Sunday, April 23, 2006

LA Times: "Lawyers for two lobbyists accused of conspiring to obtain secret defense information said Friday that they intended to prove that senior administration officials, including Secretary of State Condoleezza Rice, provided the lobbyists with some of the sensitive information."

David Corn: "I spotted this interesting tidbit at the end of Sunday's Washington Post piece on the arrest:
    The White House also has recently barraged the agency with questions about the political affiliations of some of its senior intelligence officers, according to intelligence officials. Seems to me this deserves more than a sentence. Is there now a partisan loyalty oath at the CIA? McCarthyites snooping about among the spies? If I could order up a Post investigation, I would say dig deeper here.
"

Digby: "I was musing yesterday about the habitual misjudgment on the part of the Bush administration and why it all felt so familiar to me. The unique combination of hubris, emotionalism, and confident assumptions that through little effort the US would "win" by dint of its superiority in both goodness and courage. And that's when it came to me where I'd heard it before..."

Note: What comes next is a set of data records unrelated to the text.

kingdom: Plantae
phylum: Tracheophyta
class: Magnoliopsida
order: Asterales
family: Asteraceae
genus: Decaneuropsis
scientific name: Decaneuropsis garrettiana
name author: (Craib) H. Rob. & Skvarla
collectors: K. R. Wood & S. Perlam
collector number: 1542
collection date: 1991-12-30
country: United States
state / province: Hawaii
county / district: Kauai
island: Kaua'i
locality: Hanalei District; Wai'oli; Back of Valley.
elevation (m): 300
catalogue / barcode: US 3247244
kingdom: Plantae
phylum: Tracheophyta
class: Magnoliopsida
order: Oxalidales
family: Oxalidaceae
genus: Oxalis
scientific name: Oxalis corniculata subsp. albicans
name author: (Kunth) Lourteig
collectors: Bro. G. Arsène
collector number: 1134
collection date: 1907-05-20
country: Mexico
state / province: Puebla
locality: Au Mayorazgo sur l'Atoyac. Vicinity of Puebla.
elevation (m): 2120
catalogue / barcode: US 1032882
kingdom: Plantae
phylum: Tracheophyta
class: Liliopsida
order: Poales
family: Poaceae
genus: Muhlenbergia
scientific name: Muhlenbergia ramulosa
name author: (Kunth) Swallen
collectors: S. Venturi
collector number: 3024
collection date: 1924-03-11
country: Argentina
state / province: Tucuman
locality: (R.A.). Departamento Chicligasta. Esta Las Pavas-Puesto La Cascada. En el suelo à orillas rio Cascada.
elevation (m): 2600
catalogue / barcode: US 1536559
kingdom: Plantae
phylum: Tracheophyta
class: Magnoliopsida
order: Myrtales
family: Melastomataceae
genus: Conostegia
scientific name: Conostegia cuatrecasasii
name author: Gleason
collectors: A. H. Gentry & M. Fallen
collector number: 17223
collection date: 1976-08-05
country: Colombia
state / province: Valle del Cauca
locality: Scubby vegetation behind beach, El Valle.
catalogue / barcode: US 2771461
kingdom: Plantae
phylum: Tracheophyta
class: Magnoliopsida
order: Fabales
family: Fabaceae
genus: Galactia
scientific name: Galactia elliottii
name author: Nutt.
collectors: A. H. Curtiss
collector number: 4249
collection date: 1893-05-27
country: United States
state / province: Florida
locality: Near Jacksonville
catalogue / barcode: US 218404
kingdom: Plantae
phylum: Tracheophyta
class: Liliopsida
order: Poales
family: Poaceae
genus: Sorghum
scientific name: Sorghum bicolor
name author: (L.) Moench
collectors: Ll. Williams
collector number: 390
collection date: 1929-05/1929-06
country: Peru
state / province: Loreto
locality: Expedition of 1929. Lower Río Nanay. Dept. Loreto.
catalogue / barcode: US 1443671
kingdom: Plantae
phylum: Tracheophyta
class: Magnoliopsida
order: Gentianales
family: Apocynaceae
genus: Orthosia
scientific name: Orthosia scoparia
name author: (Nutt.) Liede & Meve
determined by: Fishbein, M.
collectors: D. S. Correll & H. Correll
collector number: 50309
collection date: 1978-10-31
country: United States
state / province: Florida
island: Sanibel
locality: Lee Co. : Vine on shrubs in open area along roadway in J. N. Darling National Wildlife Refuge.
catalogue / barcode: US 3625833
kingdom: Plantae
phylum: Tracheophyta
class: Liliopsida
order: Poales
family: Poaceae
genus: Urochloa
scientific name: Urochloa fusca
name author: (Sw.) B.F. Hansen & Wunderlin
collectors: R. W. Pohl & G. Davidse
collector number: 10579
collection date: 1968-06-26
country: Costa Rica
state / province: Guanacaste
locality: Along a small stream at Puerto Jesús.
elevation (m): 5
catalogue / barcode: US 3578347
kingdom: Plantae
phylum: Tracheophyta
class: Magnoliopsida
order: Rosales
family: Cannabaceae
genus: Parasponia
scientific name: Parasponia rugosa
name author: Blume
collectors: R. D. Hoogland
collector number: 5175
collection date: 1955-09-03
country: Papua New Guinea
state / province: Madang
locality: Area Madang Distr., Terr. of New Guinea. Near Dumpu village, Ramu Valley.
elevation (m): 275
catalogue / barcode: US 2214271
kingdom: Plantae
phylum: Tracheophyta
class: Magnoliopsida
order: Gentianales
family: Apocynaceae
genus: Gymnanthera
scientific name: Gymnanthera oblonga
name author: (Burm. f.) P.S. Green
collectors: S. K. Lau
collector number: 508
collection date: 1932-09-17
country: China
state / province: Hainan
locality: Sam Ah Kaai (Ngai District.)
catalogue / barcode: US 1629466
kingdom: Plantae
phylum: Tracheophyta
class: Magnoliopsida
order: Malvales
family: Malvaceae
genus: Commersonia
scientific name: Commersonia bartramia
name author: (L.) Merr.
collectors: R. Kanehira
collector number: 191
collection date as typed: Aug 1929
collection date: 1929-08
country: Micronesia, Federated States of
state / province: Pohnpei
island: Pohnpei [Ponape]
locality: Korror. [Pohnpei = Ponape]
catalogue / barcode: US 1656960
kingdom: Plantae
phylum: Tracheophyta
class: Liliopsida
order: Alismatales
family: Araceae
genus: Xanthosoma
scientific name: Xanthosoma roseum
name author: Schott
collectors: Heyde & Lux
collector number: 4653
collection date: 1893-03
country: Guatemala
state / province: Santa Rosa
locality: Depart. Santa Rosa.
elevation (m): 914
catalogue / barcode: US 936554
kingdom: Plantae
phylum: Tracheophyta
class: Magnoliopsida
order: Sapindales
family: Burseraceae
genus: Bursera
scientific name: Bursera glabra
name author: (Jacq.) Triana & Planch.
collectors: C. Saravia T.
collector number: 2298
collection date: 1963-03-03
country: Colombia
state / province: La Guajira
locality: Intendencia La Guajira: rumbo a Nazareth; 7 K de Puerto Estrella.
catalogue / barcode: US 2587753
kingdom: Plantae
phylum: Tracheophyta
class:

Jonathan Singer: "America cannot afford to continue the policy of the Bush administration and its Republican allies in Congress by forgetting Russia, allowing the former superpower to dominate its smaller neighbors and interfere in the Middle East on behalf of Iran, Hamas and others -- and it's right time a leading Democrat said as much."

Steve Clemons: "...Osama Bin Laden and al Qaeda were always the ball George W. Bush, the Congress, and the Pentagon should have had their eye on ... By failing to compete against bin Laden who is trying to appeal to the grievances many Muslims hold -- particularly over the Palestinian/Israeli divide -- we have allowed bin Laden to claim "legitimacy" in the eyes of many in the global audience he is performing for."

Patrick Murphy: "President Bush listened to Vice President Cheney and Defense Secretary Rumsfeld instead of military leadership in executing a plan that took ten years to develop. The rush to war in Iraq without a plan to win the peace was irresponsible, and now our servicemen and women are paying the price."